TSSK1β inhibits the Hippo pathway effector protein YAP to suppress cell proliferation

Abstract

The Hippo signaling pathway, which is involved in the regulation of cell proliferation, and an important tumor suppressor. The central regulators of the Hippo signaling pathway include the transcriptional co-activators YAP /TAZ which are negatively regulated by LATS1/2 kinases. The phosphorylation of YAP/TAZ promote their cytoplasmic sequestration where they bind with 14-3-3 protein or undergo proteasomal degradation. Dysregulation of Hippo pathway promotes the oncogenic properties of YAP/TAZ and improves cancer progression. However, the potential of YAP as a therapeutic target for cancer has not been well studied.

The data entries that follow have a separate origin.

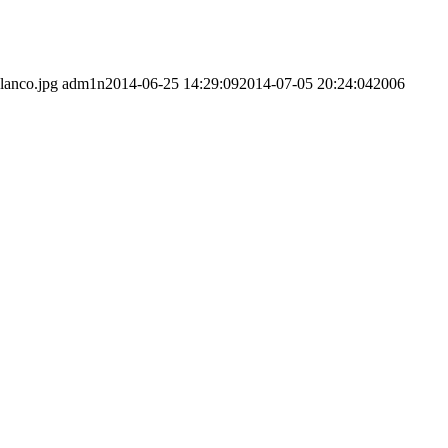
lanco.jpg
adm1n
2014-06-25 14:29:09
2014-07-05 20:24:04
2006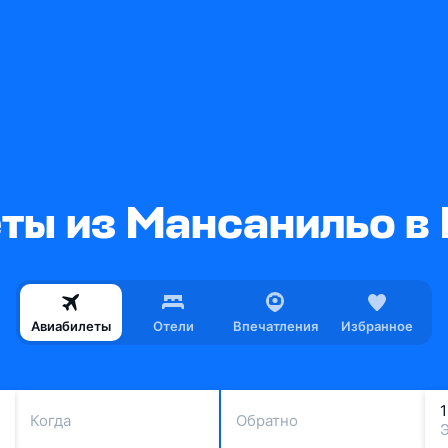
ты из Мансанильо в
Авиабилеты
Отели
Впечатления
Избранное
Когда
Обратно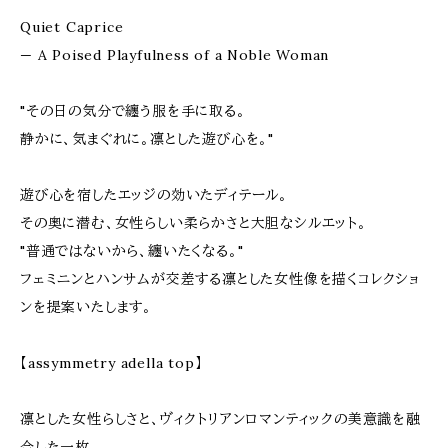
Quiet Caprice
— A Poised Playfulness of a Noble Woman
"その日の気分で纏う服を手に取る。
静かに、気まぐれに。凛とした遊び心を。"
遊び心を宿したエッジの効いたディテール。
その奥に潜む、女性らしい柔らかさと大胆なシルエット。
"普通ではないから、纏いたくなる。"
フェミニンとハンサムが交差する凛とした女性像を描くコレクショ
ンを提案いたします。
【assymmetry adella top】
凛とした女性らしさと、ヴィクトリアンロマンティックの美意識を融
合した一枚。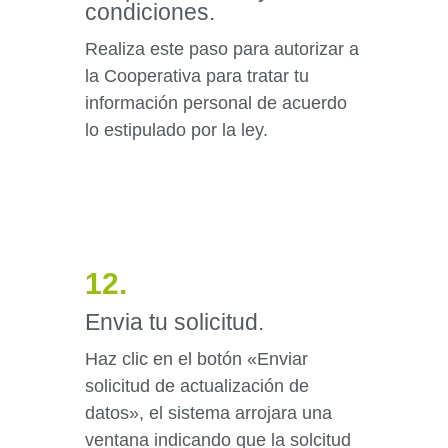
condiciones.
Realiza este paso para autorizar a
la Cooperativa para tratar tu
información personal de acuerdo
lo estipulado por la ley.
12.
Envia tu solicitud.
Haz clic en el botón «Enviar
solicitud de actualización de
datos», el sistema arrojara una
ventana indicando que la solcitud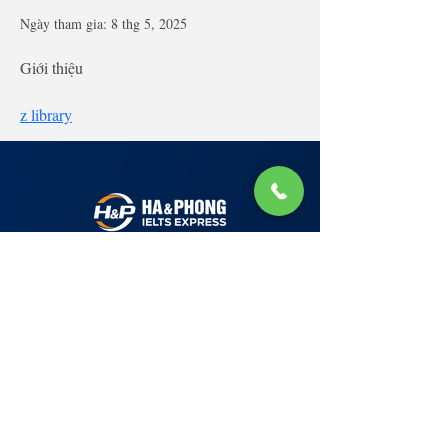
Ngày tham gia: 8 thg 5, 2025
Giới thiệu
z library
Lớp Học: phố Thái Thịnh (Hà Nội) và Tạ
Quang Bửu (Hà Nội)
✉ Email:
Tuyển Dụng
hello@haphong.edu.vn
Blog
📞
Ho
tline
0981 488 698
0961 607 660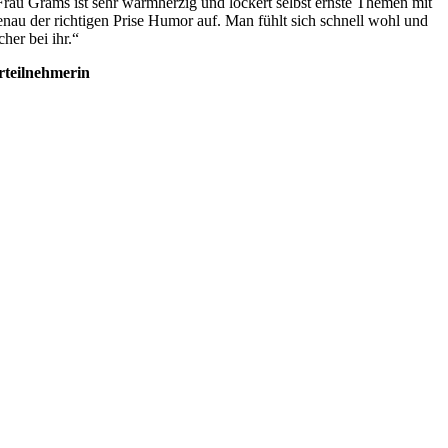
Frau Grams ist sehr warmherzig und lockert selbst ernste Themen mit
enau der richtigen Prise Humor auf. Man fühlt sich schnell wohl und
cher bei ihr.“
rteilnehmerin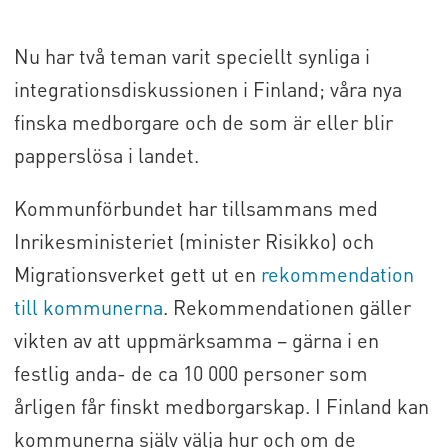
Nu har två teman varit speciellt synliga i
integrationsdiskussionen i Finland; våra nya
finska medborgare och de som är eller blir
papperslösa i landet.
Kommunförbundet har tillsammans med
Inrikesministeriet (minister Risikko) och
Migrationsverket gett ut en
rekommendation
till kommunerna
. Rekommendationen gäller
vikten av att uppmärksamma – gärna i en
festlig anda- de ca 10 000 personer som
årligen får finskt medborgarskap. I Finland kan
kommunerna själv välja hur och om de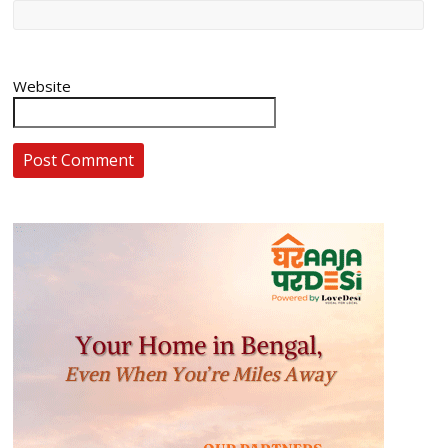
Website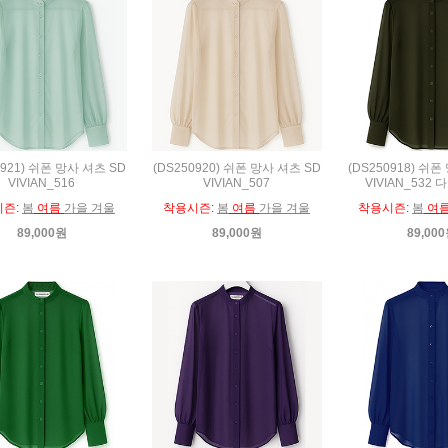
0921) 쉬폰 망사 셔츠 SD
(DS250920) 쉬폰 망사 셔츠 SD
(DS250918) 쉬폰
VIVIAN_516
VIVIAN_507
VIVIAN_532
시즌:
봄
여름
가을 겨울
착용시즌:
봄
여름
가을 겨울
착용시즌:
봄
여
89,000원
89,000원
89,00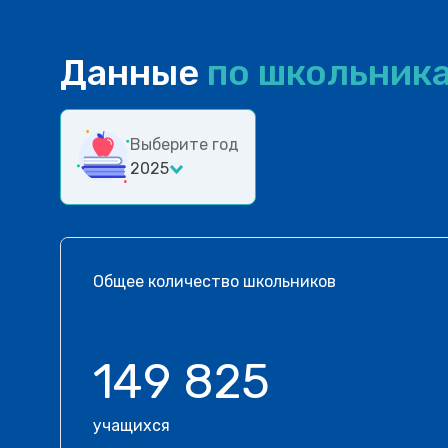
Данные
по школьник
Выберите год
2025
Общее количество школьников
149 825
учащихся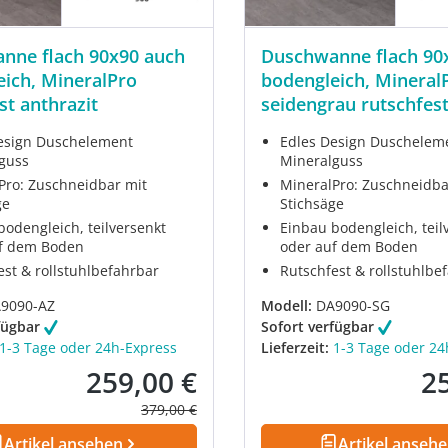
nne flach 90x90 auch
Duschwanne flach 90
ich, MineralPro
bodengleich, Mineral
st anthrazit
seidengrau rutschfes
esign Duschelement
Edles Design Duschelem
guss
Mineralguss
Pro: Zuschneidbar mit
MineralPro: Zuschneidba
ge
Stichsäge
bodengleich, teilversenkt
Einbau bodengleich, teil
f dem Boden
oder auf dem Boden
est & rollstuhlbefahrbar
Rutschfest & rollstuhlbe
9090-AZ
Modell:
DA9090-SG
fügbar
Sofort verfügbar
1-3 Tage oder 24h-Express
Lieferzeit:
1-3 Tage oder 24
259,00 €
2
Verkaufspreis:
Ver
Regulärer Preis:
379,00 €
Artikel ansehen
Artikel anseh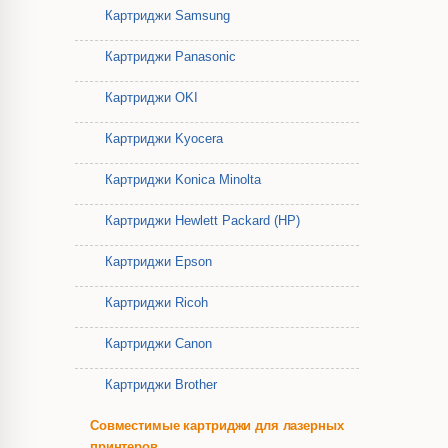
Картриджи Samsung
Картриджи Panasonic
Картриджи OKI
Картриджи Kyocera
Картриджи Konica Minolta
Картриджи Hewlett Packard (HP)
Картриджи Epson
Картриджи Ricoh
Картриджи Canon
Картриджи Brother
Совместимые картриджи для лазерных
принтеров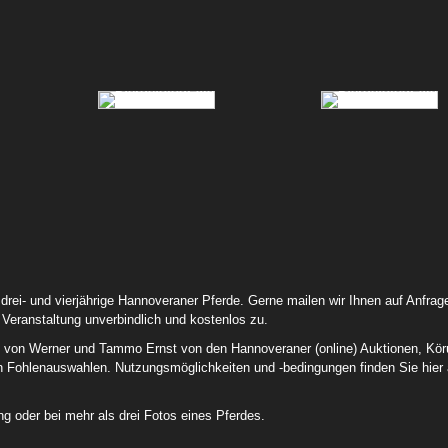
72 Primadonna Pj 01
73 Chica Bonita D 01
83 Samy Deluxe 04
84 Lord Pezi Junior Chacco
ei- und vierjährige Hannoveraner Pferde. Gerne mailen wir Ihnen auf Anfrag
04
Veranstaltung unverbindlich und kostenlos zu.
otos von Werner und Tammo Ernst von den Hannoveraner (online) Auktionen, Kö
en Fohlenauswahlen. Nutzungsmöglichkeiten und -bedingungen finden Sie hier 
g oder bei mehr als drei Fotos eines Pferdes.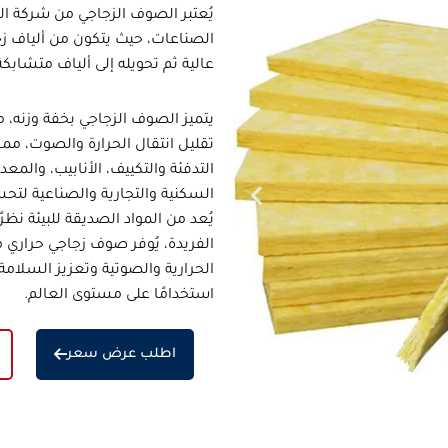
يُعتبر
الصوف الزجاجي من شركة ا
الصناعات، حيث يتكون من ألياف زجا
عالية ثم تحويله إلى ألياف متشابك
يتميز
الصوف الزجاجي
بخفة وزنه، م
تقليل انتقال الحرارة والصوت، مما 
التدفئة والتكييف، الأنابيب، والم
السكنية والتجارية والصناعية لتحسي
يُعد من المواد الصديقة للبيئة نظ
الفريدة، يُوفر
صوف زجاجي حراري 
الحرارية والصوتية وتعزيز السلامة 
استخدامًا على مستوى العالم.
اطلب عرض سعر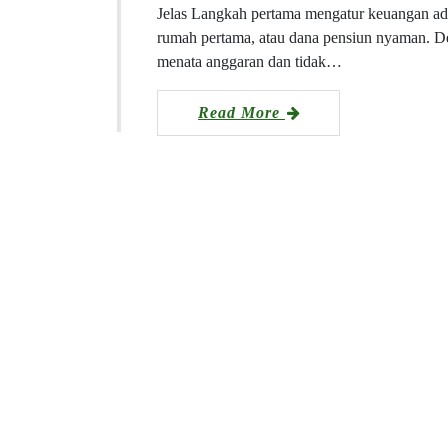
Jelas Langkah pertama mengatur keuangan ada
rumah pertama, atau dana pensiun nyaman. De
menata anggaran dan tidak…
Read More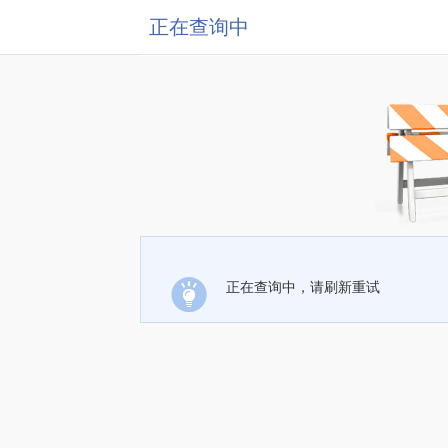
正在查询中
正在查询中，请刷新重试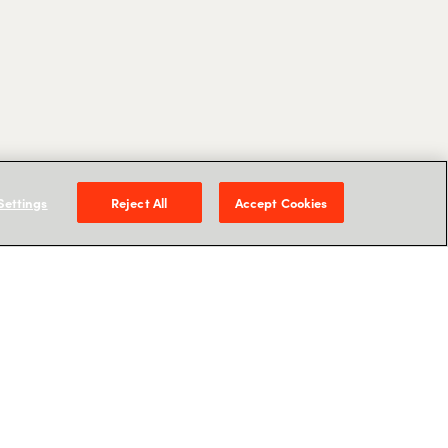
Settings
Reject All
Accept Cookies
ls 10-jährigen Erfahrung in den Bereichen
ie, Cloud und Sales Management
e Erfahrung mit generativer KI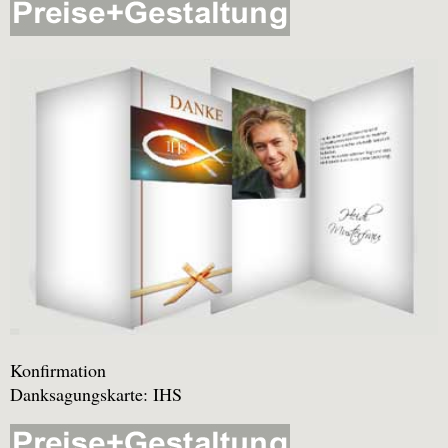
Konfirmation
Danksagungskarte: IHS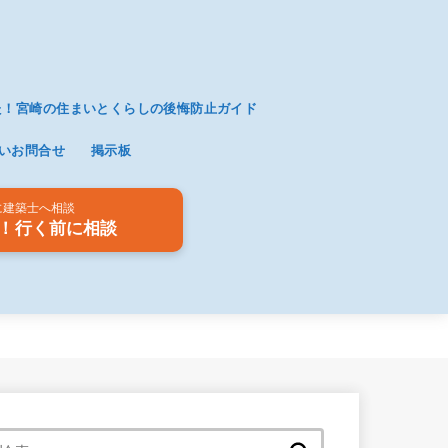
た！宮崎の住まいとくらしの後悔防止ガイド
いお問合せ
掲示板
に建築士へ相談
！行く前に相談
検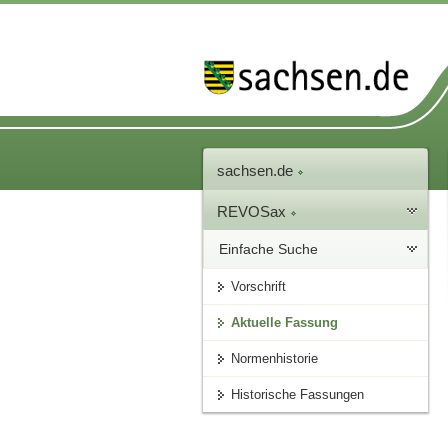
sachsen.de
REVOSax
Einfache Suche
Vorschrift
Aktuelle Fassung
Normenhistorie
Historische Fassungen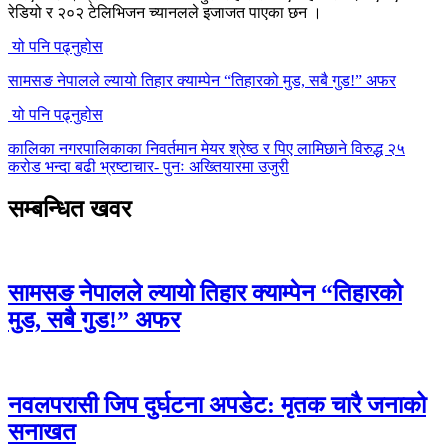
रेडियो र २०२ टेलिभिजन च्यानलले इजाजत पाएका छन ।
यो पनि पढ्नुहोस
सामसङ नेपालले ल्यायो तिहार क्याम्पेन “तिहारको मुड, सबै गुड!” अफर
यो पनि पढ्नुहोस
कालिका नगरपालिकाका निवर्तमान मेयर श्रेष्ठ र पिए लामिछाने विरुद्ध २५
करोड भन्दा बढी भ्रष्टाचार- पुनः अख्तियारमा उजुरी
सम्बन्धित खवर
सामसङ नेपालले ल्यायो तिहार क्याम्पेन “तिहारको
मुड, सबै गुड!” अफर
नवलपरासी जिप दुर्घटना अपडेट: मृतक चारै जनाको
सनाखत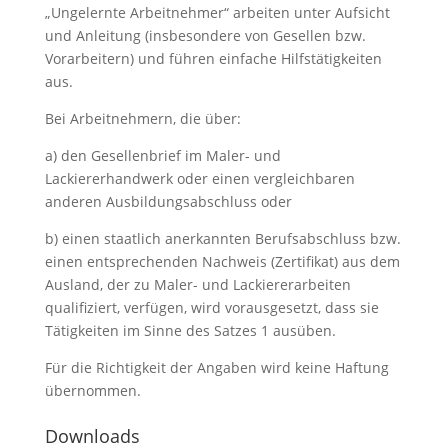
„Ungelernte Arbeitnehmer“ arbeiten unter Aufsicht
und Anleitung (insbesondere von Gesellen bzw.
Vorarbeitern) und führen einfache Hilfstätigkeiten
aus.
Bei Arbeitnehmern, die über:
a) den Gesellenbrief im Maler- und
Lackiererhandwerk oder einen vergleichbaren
anderen Ausbildungsabschluss oder
b) einen staatlich anerkannten Berufsabschluss bzw.
einen entsprechenden Nachweis (Zertifikat) aus dem
Ausland, der zu Maler- und Lackiererarbeiten
qualifiziert, verfügen, wird vorausgesetzt, dass sie
Tätigkeiten im Sinne des Satzes 1 ausüben.
Für die Richtigkeit der Angaben wird keine Haftung
übernommen.
Downloads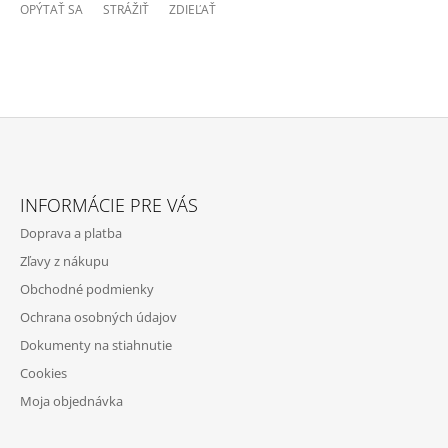
OPÝTAŤ SA
STRÁŽIŤ
ZDIEĽAŤ
Z
Á
INFORMÁCIE PRE VÁS
P
Doprava a platba
Ä
Zľavy z nákupu
T
Obchodné podmienky
I
Ochrana osobných údajov
E
Dokumenty na stiahnutie
Cookies
Moja objednávka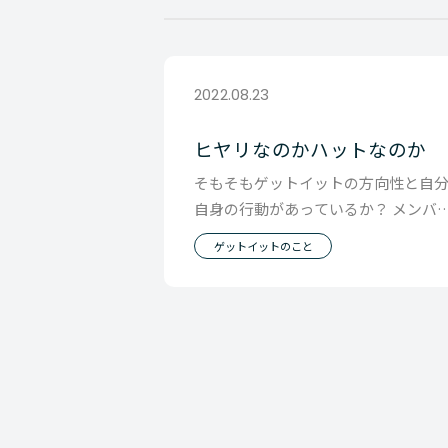
2022.08.23
ヒヤリなのかハットなのか
そもそもゲットイットの方向性と自
自身の行動があっているか？ メンバ
にいろいろと話す立場として、 そう
ゲットイットのこと
う機会があるご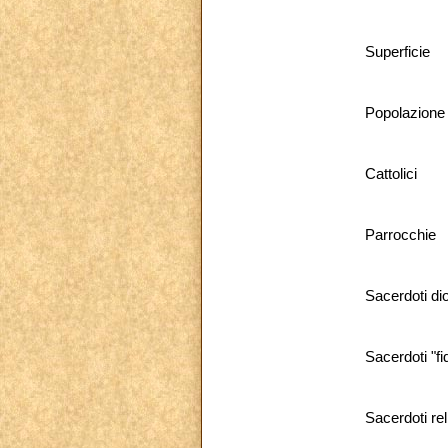
Superficie
Popolazione
Cattolici
Parrocchie
Sacerdoti di
Sacerdoti "f
Sacerdoti rel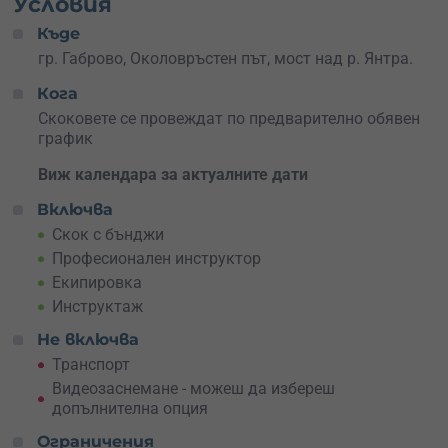
Условия
Къде
гр. Габрово, Околовръстен път, мост над р. Янтра.
Кога
Скоковете се провеждат по предварително обявен
график
Виж календара за актуалните дати
Включва
Скок с бънджи
Професионален инструктор
Екипировка
Инструктаж
Не включва
Транспорт
Видеозаснемане - можеш да избереш
допълнителна опция
Ограничения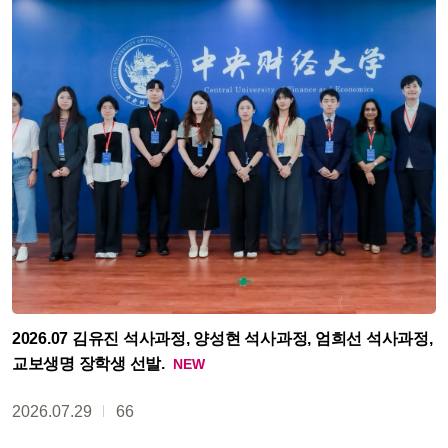
2026.07 김유진 석사과정, 양성현 석사과정, 엄희선 석사과정,
교보생명 장학생 선발.
2026.07.29
66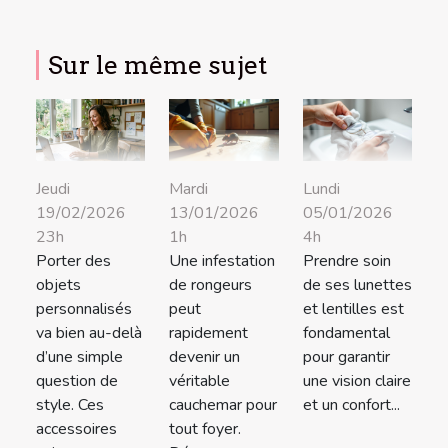
Sur le même sujet
Jeudi
Mardi
Lundi
19/02/2026
13/01/2026
05/01/2026
23h
1h
4h
Porter des
Une infestation
Prendre soin
objets
de rongeurs
de ses lunettes
personnalisés
peut
et lentilles est
va bien au-delà
rapidement
fondamental
d’une simple
devenir un
pour garantir
question de
véritable
une vision claire
style. Ces
cauchemar pour
et un confort...
accessoires
tout foyer.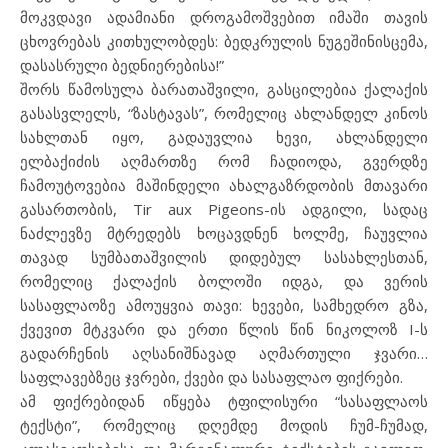
მოკვდავი ადამიანი დროგამოშვებით იმაში თავის
ცხოვრებას კითხულობდეს: ბედკრულის ნუგეშინისცემა,
დასასრული ბედნიერებისა!”
შორს წამოსულა ბარათაშვილი, გასცილებია ქალაქის
გასასვლელს, “ზასტავას”, რომელიც ახლანდელ კინოს
სახლთან იყო, გადაუვლია ხევი, ახლანდელი
ელბაქიძის აღმართზე რომ ჩადიოდა, გვერდზე
ჩამოუტოვებია მაშინდელი ახალგაზრდობის მთავარი
გასართობის, Tir aux Pigeons-ის ადგილი, სადაც
ნაძლევზე მტრედებს ხოცავდნენ ხოლმე, ჩაუვლია
თავად სუმბათაშვილის დიდებულ სასახლესთან,
რომელიც ქალაქის ბოლოში იდგა, და ვერის
სასაფლაოზე ამოუყვია თავი: ხევები, სამხედრო გზა,
ქვევით მტკვარი და ერთი წლის წინ ნიკოლოზ I-ს
გადარჩენის აღსანიშნავად აღმართული ჯვარი…
საფლავებზეც ჯვრები, ქვები და სასაფლაო ფიქრები.
ამ ფიქრებიდან იწყება ტფილისური “სასაფლაოს
ტექსტი”, რომელიც დღემდე მოდის ჩუმ-ჩუმად,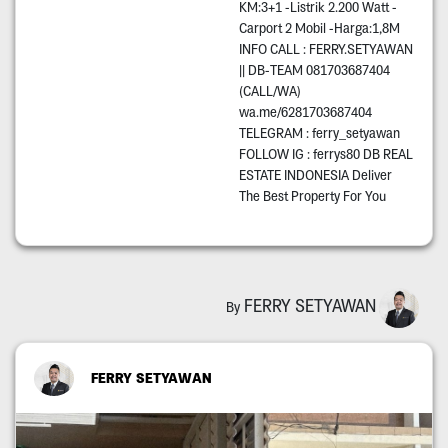
KM:3+1 -Listrik 2.200 Watt -
Carport 2 Mobil -Harga:1,8M
INFO CALL : FERRY.SETYAWAN
|| DB-TEAM 081703687404
(CALL/WA)
wa.me/6281703687404
TELEGRAM : ferry_setyawan
FOLLOW IG : ferrys80 DB REAL
ESTATE INDONESIA Deliver
The Best Property For You
FERRY SETYAWAN
By
FERRY SETYAWAN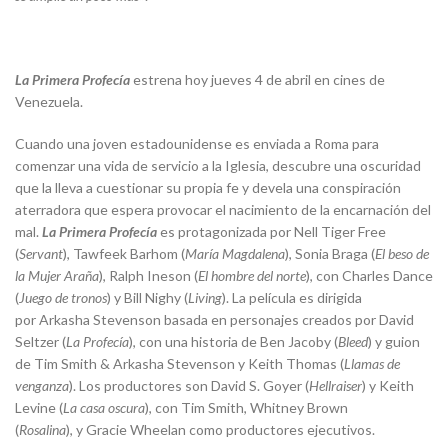
La Primera Profecía
estrena hoy jueves 4 de abril en cines de
Venezuela.
Cuando una joven estadounidense es enviada a Roma para
comenzar una vida de servicio a la Iglesia, descubre una oscuridad
que la lleva a cuestionar su propia fe y devela una conspiración
aterradora que espera provocar el nacimiento de la encarnación del
mal
.
La Primera Profecía
es protagonizada
por Nell Tiger Free
(
Servant
), Tawfeek Barhom (
María Magdalena
), Sonia Braga (
El beso de
la Mujer Araña
), Ralph Ineson (
El hombre del norte
), con Charles Dance
(
Juego de tronos
) y Bill Nighy (
Living
). La película es dirigida
por Arkasha Stevenson basada en personajes creados por David
Seltzer (
La Profecía
), con una historia de Ben Jacoby (
Bleed
) y guion
de Tim Smith & Arkasha Stevenson y Keith Thomas (
Llamas de
venganza
). Los productores son David S. Goyer (
Hellraiser
) y Keith
Levine (
La casa oscura
), con Tim Smith, Whitney Brown
(
Rosalin
a
), y Gracie Wheelan como productores ejecutivos.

To identify kinases-induced the phosphorylation of YAP, we screened diverse kinases which belong to CAMK family. This study demonstrated that TSSK1β promoted YAP phosphorylation partially through the LATS1/2-dependent or –independent mechanisms. Furthermore, TSSK1β consequently inhibits cell proliferation and anchorage-independent growth in LATS1/2 DKO MEFs. In summary, our findings suggest that TSSK1β can suppress YAP/TAZ-mediated cancer cell proliferation. Thus, TSSK1β can be a potential therapeutic target carcinogenesis.